**EXERCISE:** Where in the data below does the word "paint" appear? Copy each line that holds it.

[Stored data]
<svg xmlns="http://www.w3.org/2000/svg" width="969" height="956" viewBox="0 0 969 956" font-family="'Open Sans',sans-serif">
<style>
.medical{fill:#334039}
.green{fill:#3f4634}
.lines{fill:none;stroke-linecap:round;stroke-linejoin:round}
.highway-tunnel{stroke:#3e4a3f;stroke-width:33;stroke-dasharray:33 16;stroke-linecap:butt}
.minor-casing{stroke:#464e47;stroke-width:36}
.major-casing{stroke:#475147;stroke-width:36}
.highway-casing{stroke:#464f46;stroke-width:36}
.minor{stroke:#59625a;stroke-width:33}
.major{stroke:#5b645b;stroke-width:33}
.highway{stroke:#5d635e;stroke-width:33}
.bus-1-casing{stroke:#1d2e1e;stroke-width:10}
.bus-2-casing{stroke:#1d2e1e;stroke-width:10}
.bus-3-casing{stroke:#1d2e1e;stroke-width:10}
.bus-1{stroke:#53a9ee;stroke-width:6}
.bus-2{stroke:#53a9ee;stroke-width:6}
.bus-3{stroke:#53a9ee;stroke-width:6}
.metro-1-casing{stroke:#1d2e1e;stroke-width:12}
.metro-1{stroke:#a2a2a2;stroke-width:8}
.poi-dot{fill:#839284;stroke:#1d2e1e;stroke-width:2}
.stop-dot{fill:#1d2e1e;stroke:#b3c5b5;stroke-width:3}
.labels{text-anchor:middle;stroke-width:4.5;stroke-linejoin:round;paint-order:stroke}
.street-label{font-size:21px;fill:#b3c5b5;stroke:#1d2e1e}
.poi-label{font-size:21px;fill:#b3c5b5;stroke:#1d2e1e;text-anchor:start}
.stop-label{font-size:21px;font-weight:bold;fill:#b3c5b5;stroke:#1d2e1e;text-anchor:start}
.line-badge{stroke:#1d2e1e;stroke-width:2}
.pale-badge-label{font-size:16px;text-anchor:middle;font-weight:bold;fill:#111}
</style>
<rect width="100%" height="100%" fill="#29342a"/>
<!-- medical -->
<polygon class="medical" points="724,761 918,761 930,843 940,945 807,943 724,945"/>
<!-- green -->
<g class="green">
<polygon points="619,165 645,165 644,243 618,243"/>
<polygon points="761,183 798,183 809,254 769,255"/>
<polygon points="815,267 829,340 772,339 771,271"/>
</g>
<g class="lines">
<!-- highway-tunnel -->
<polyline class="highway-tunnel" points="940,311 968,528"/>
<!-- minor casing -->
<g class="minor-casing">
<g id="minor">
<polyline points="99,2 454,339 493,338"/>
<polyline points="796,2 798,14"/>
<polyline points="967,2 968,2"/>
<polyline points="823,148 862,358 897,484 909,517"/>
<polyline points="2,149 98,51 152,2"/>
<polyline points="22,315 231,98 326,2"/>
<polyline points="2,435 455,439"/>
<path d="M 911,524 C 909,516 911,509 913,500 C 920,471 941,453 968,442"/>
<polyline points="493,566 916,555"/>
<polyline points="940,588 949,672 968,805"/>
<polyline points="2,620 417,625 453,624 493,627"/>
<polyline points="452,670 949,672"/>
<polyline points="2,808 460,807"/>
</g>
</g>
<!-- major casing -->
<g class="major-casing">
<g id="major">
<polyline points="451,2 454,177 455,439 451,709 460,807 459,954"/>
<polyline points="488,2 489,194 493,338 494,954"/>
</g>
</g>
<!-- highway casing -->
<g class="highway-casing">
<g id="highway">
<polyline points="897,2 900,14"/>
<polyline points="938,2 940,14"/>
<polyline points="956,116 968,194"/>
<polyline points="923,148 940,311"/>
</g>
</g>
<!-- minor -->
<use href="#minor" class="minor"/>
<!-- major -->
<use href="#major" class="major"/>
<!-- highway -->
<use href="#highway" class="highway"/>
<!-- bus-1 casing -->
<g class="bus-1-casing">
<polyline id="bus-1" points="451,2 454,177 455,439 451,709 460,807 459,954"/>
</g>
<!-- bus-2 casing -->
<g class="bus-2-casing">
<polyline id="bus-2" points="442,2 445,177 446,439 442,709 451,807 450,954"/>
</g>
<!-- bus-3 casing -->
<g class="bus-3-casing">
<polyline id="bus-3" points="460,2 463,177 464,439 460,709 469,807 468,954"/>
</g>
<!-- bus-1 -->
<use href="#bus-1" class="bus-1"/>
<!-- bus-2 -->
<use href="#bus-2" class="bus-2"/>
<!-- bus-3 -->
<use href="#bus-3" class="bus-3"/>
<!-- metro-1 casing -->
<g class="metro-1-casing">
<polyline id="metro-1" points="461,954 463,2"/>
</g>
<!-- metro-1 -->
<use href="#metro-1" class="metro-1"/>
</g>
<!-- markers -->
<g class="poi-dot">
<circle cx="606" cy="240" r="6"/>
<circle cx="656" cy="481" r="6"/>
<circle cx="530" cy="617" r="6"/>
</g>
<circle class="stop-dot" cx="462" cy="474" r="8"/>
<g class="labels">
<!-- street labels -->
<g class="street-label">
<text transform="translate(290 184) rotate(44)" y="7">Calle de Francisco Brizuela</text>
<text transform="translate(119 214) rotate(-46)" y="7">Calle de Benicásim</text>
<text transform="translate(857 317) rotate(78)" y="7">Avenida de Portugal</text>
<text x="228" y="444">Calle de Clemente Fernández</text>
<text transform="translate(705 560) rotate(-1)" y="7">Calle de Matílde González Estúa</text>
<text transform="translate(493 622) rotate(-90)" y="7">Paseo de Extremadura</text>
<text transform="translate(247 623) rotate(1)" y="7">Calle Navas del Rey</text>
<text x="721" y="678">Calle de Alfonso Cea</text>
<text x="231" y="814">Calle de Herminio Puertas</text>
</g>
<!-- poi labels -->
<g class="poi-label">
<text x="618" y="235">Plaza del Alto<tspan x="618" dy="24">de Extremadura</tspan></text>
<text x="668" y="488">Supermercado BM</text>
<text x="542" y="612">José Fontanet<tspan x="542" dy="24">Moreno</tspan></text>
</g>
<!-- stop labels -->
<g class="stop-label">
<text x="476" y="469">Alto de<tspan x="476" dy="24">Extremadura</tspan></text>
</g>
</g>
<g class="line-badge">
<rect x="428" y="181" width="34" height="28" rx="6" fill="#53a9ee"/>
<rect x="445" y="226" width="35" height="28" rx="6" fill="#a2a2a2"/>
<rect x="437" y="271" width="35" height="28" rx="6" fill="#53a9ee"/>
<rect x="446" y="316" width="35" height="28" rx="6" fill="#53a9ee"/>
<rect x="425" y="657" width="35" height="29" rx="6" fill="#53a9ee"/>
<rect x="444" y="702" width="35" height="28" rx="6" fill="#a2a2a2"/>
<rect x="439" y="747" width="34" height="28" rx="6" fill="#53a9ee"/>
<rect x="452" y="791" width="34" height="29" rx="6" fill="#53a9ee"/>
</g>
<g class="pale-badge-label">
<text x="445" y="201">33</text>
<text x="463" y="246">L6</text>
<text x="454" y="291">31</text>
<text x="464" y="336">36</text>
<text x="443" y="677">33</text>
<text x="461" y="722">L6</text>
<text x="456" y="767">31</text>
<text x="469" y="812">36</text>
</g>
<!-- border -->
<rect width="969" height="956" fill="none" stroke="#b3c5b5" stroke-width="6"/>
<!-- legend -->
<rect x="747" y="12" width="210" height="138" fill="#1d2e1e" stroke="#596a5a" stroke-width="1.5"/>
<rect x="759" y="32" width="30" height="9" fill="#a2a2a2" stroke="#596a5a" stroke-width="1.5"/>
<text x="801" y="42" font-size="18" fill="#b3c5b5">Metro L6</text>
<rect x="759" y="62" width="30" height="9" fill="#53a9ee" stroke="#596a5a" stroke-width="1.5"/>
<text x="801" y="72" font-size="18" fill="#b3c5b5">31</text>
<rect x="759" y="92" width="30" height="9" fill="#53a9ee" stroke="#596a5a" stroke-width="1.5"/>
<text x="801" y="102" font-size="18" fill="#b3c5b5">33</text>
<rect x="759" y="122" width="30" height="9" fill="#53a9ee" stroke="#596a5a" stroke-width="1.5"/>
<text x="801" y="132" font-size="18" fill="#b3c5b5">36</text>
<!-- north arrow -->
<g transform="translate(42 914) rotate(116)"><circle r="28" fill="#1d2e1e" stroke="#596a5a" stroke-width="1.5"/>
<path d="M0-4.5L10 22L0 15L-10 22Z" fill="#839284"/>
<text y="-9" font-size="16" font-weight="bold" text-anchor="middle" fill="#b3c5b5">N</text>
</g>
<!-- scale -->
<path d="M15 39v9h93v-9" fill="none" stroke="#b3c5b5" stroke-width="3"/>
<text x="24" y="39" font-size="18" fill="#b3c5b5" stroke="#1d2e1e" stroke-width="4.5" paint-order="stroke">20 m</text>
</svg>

**RESPONSE TO THIS EXERCISE:**
.labels{text-anchor:middle;stroke-width:4.5;stroke-linejoin:round;paint-order:stroke}
<text x="24" y="39" font-size="18" fill="#b3c5b5" stroke="#1d2e1e" stroke-width="4.5" paint-order="stroke">20 m</text>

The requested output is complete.